Mas o presidente do Governo salvaguardou que “a Agricultura não representa apenas números, é muito mais do que um mero recurso económico, é um recurso estratégico ambiental e paisagístico imprescindível e insubstituível. Isto porque, cuida de uma paisagem inconfundível, dinamiza o meio rural, transmite identidade e cultura, engrandece o património vegetal regional, garante segurança alimentar, gera diversidade e diferença, garante emprego e rendimento”.

Albuquerque falou, também, sobre as intempéries que têm assolado a Região e que afetaram algumas culturas, referindo que “não só serão dados apoios até 80% do valor do prejuízo bem como estarão disponíveis apoios para a reposição das condições de produção, o que é indispensável para que estes possam continuar com a sua atividade. Estão diversas equipas no terreno a avaliar os prejuízos e estamos a receber as respetivas declarações que serão avaliadas e valoradas durante o mês de abril. O Conselho do Governo aprovará este mês o regulamento de atribuição das indemnizações”

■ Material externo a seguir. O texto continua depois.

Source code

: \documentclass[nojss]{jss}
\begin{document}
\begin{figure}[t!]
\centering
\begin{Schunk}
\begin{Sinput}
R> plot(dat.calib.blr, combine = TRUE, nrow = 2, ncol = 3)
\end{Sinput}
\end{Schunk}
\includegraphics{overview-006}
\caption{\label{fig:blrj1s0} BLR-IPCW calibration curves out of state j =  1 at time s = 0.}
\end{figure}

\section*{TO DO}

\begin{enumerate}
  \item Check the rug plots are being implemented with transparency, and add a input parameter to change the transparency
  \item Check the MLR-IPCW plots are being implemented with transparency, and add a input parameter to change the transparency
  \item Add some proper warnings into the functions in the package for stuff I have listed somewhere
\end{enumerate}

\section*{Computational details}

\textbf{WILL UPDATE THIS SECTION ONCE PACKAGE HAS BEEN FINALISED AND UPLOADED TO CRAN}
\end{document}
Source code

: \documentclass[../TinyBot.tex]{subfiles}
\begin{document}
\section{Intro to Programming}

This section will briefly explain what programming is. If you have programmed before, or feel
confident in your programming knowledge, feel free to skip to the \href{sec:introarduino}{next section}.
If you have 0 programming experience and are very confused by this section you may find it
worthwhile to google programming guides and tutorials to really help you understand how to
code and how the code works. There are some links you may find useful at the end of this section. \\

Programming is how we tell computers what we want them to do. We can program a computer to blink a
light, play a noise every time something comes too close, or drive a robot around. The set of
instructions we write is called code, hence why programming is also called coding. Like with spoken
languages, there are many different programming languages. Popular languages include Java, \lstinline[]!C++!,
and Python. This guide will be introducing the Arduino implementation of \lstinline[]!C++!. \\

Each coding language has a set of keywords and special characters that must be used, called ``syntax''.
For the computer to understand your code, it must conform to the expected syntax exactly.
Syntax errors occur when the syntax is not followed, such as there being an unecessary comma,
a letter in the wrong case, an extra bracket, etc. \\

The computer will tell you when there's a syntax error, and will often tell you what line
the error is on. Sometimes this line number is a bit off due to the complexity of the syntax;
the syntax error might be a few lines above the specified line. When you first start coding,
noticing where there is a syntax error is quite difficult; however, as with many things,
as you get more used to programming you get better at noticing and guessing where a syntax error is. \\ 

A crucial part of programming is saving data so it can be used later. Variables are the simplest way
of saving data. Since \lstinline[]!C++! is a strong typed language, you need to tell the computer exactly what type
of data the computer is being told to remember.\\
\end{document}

Retomando a relevância do setor, o Chefe do Executivo aponta que “a agricultura e a pecuária, dadas as suas dimensões económica, social e ambiental, detêm um papel determinante para o desenvolvimento sustentado da Região Autónoma da Madeira constituindo um pilar estratégico e, como tal, uma das prioridades do Governo Regional. As políticas, medidas e projetos a promover num ciclo de quatro anos visam dotar estes setores das melhores condições técnicas e financeiras ao seu progresso e de competição das suas produções nos mercados, assim assegurando os melhores níveis de rendimento aos seus ativos, e tecido empresarial associado”.

Referindo que “nos últimos anos a produção agrícola da Região tem registado forte crescimento quer nas quantidades produzidas, quer no rendimento dos agricultores, quer nas quotas de mercado conquistadas”, Albuquerque dá indicações para o futuro, designadamente apontando segmentos para onde deverão ser direcionados os esforços: “Contínua proximidade e apoio técnico aos agricultores e empresários agrícolas; Boa aplicação dos Fundos Comunitários e reforço dos apoios aos factores de produção; Melhoria da formação técnica dos nossos activos e modernização operacional das explorações; Reforço do associativismo e valorização/promoção dos nossos produtos e melhoria dos sectores de comercialização; Apoio e acompanhamento dos planos de crescimento de médio prazo aos sectores e produtos com maior apetência de crescimento e rentabilidade no mercado”.

No tocante ao seguro de colheitas e aos prejuízos resultantes do temporal, Miguel Albuquerque lembrou que “desde janeiro deste ano que os nossos agricultores podem dispor de um seguro de colheitas que funciona e que não tem paralelo em outras partes do território nacional”.